Last year, Attai published the results of her study, which looked at patient satisfaction outcomes post-mastectomy, in the Annals of Surgical Oncology. She found that 74 percent of patients who went flat were pleased with the outcome, despite more than a third not being offered the option at the outset; previous studies had found high complication rates for those who chose reconstruction, with one in three women facing such complications.
Still, Attai adds, there have been several past studies that have indeed found that women "who undergo reconstruction have higher satisfaction and better body image." Because of those findings, she believes "surgeons may truly feel that this is a better option for their patients, and also then may not take the time to learn some of the aesthetic flat closure techniques."
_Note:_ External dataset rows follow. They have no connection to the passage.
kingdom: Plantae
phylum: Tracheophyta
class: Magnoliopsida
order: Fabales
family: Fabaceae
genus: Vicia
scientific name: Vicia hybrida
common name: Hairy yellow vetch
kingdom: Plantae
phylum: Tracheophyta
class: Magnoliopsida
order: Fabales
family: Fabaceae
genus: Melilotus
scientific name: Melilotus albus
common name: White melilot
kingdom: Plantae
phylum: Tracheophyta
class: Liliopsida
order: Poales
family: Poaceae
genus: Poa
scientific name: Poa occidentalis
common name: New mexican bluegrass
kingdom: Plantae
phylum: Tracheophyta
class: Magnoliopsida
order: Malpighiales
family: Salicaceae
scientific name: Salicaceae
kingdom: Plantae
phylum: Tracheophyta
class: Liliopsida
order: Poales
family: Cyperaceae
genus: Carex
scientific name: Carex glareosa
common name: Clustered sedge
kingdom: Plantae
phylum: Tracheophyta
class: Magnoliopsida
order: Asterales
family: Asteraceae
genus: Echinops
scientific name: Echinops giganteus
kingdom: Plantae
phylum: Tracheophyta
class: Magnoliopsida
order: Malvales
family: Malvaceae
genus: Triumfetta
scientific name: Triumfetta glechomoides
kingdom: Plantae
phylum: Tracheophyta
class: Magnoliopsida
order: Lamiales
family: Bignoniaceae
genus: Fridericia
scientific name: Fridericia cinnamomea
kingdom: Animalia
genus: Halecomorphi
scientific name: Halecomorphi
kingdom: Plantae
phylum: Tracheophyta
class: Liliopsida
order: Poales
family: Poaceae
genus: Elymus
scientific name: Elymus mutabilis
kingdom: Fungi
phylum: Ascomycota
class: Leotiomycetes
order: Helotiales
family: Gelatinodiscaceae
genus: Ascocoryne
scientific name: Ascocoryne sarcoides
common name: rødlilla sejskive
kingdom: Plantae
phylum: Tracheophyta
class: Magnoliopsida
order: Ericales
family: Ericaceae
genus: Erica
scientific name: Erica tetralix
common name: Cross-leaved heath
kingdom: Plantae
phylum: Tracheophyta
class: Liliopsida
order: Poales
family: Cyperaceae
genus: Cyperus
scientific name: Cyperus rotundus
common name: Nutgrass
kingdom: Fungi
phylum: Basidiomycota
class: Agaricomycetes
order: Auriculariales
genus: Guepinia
Opting for one of the myriad reconstruction options available or forgoing it altogether post-mastectomy is of course an intensely personal decision. And while reactions to any surgical outcome are as myriad as there are people going through them, losing one's breasts — whether you wind up perfectly OK in the end or continue to struggle — is always a big deal, stresses Wendy Myers, director of counseling at the Cancer Caring Center in Pittsburgh, Pa.
"It's like having an amputation — so no matter how you view your body, whether you really valued [your breasts] or thought, 'they're just a part of my body,' it's still a big deal. It is," Myers, whose practice is around 80 percent breast cancer patients or survivors, tells Yahoo Life.
Through her patients, she hears about the widespread assumption that women will want breasts at any cost. "I don’t hear about them getting any [non-reconstruction] options — it's like, 'here are the reconstruction options for you,' with no other option," she says. "I don't think most have any inkling that they can remain flat."
The therapist says she's made it her mission to provide support to those not only going through cancer but to those who, once the fast pace of diagnosis and treatment slow down, find they are oftentimes dealing with grief over the bodies they knew — even if they eventually reach acceptance.
"There are some women that do like having their breasts — not because society tells them they should have breasts, but because they just really love their breasts," she says. "So, I think you have to watch the language around getting the word out about the option of being flat. You don't want it to be a judgment call. It’s a fine line."
As far as who may be able to come out on the other side of a mastectomy and not miss their breasts, Myers says it's pretty impossible to predict. "I think it's individual,” she says. "But probably a lot of the women thought they were going to die from cancer, so it’s just a relief to not have to worry about it anymore."